= EXERCISE =
Output only the lines below that start at the line containing "neck: (395, 567)" and end at the line containing "left knee: (284, 735)", with both ends kept.

= RECORD EXCERPTS =
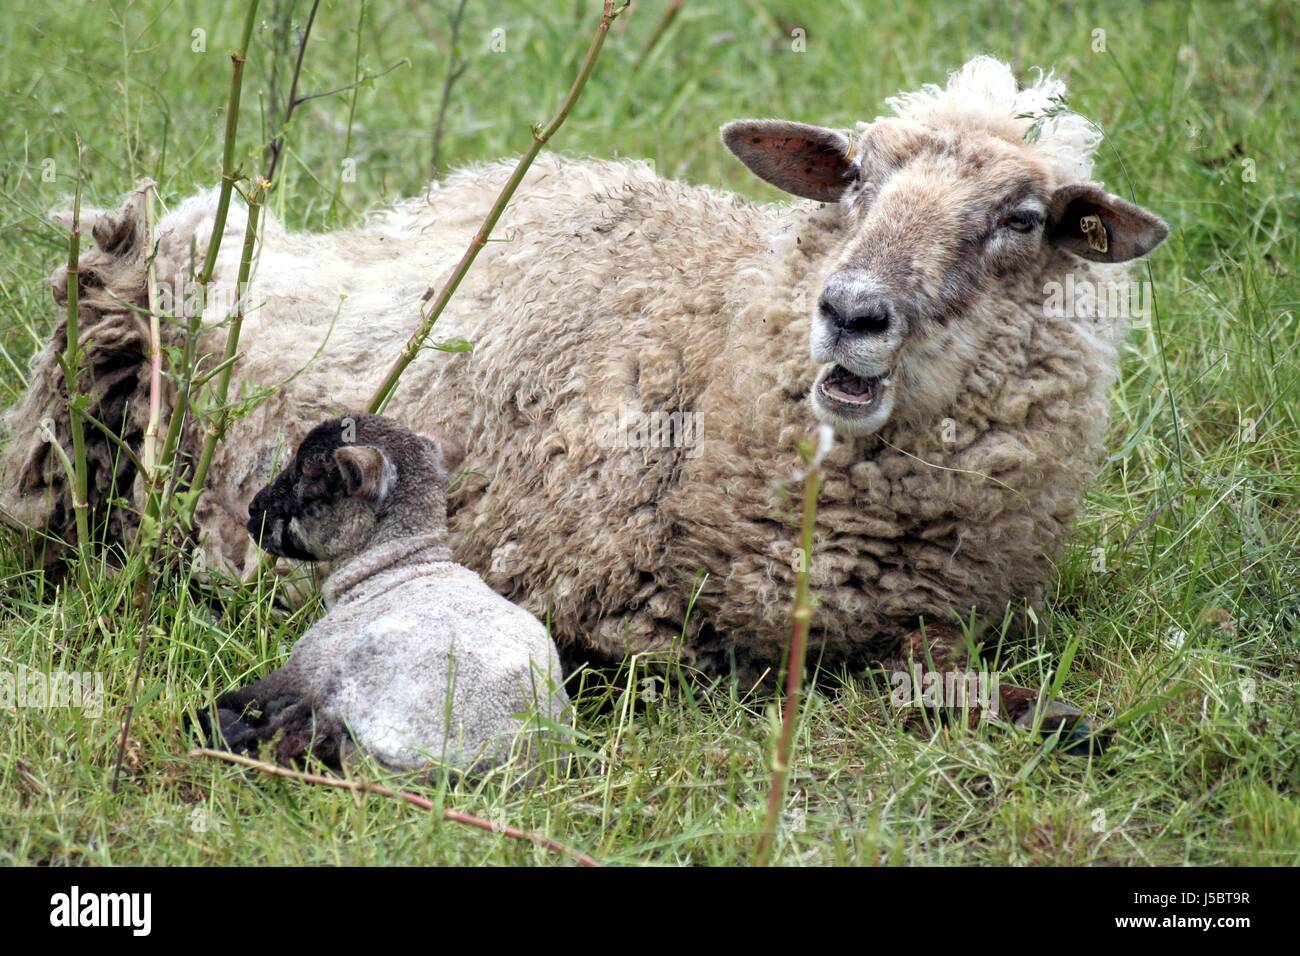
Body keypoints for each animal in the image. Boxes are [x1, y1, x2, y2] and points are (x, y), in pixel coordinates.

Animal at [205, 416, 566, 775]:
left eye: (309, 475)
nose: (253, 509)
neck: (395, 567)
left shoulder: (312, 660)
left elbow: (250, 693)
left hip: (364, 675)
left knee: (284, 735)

* * *

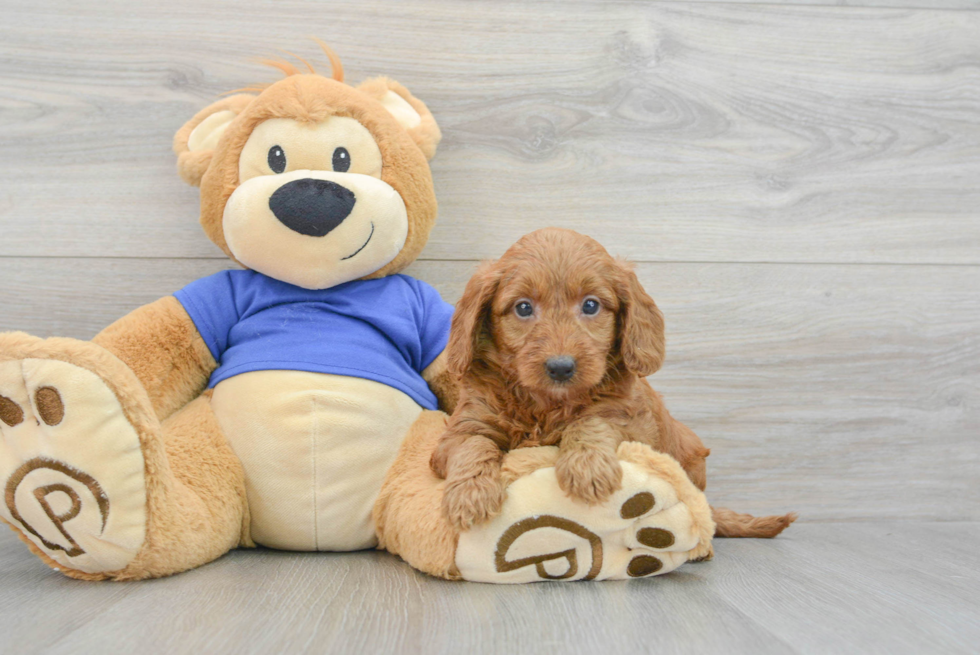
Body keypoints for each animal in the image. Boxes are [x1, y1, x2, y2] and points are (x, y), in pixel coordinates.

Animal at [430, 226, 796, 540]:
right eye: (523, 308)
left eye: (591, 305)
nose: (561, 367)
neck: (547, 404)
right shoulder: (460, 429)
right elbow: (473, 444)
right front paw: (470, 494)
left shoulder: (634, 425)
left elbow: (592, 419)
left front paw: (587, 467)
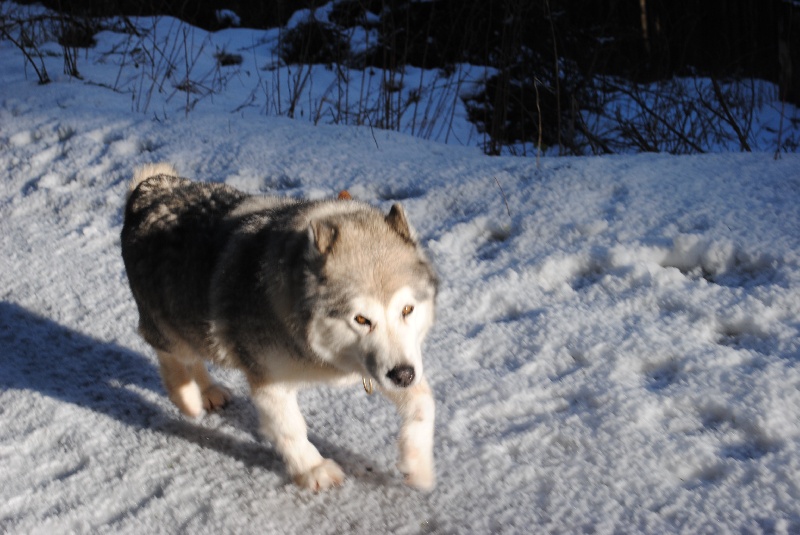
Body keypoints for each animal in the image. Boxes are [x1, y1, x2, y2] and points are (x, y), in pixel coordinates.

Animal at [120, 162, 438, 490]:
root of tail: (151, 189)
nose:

= OUTPUT OF THE EXERCISE =
neck: (395, 567)
left shoulder: (312, 660)
left elbow: (250, 693)
left hip: (364, 675)
left knee: (284, 735)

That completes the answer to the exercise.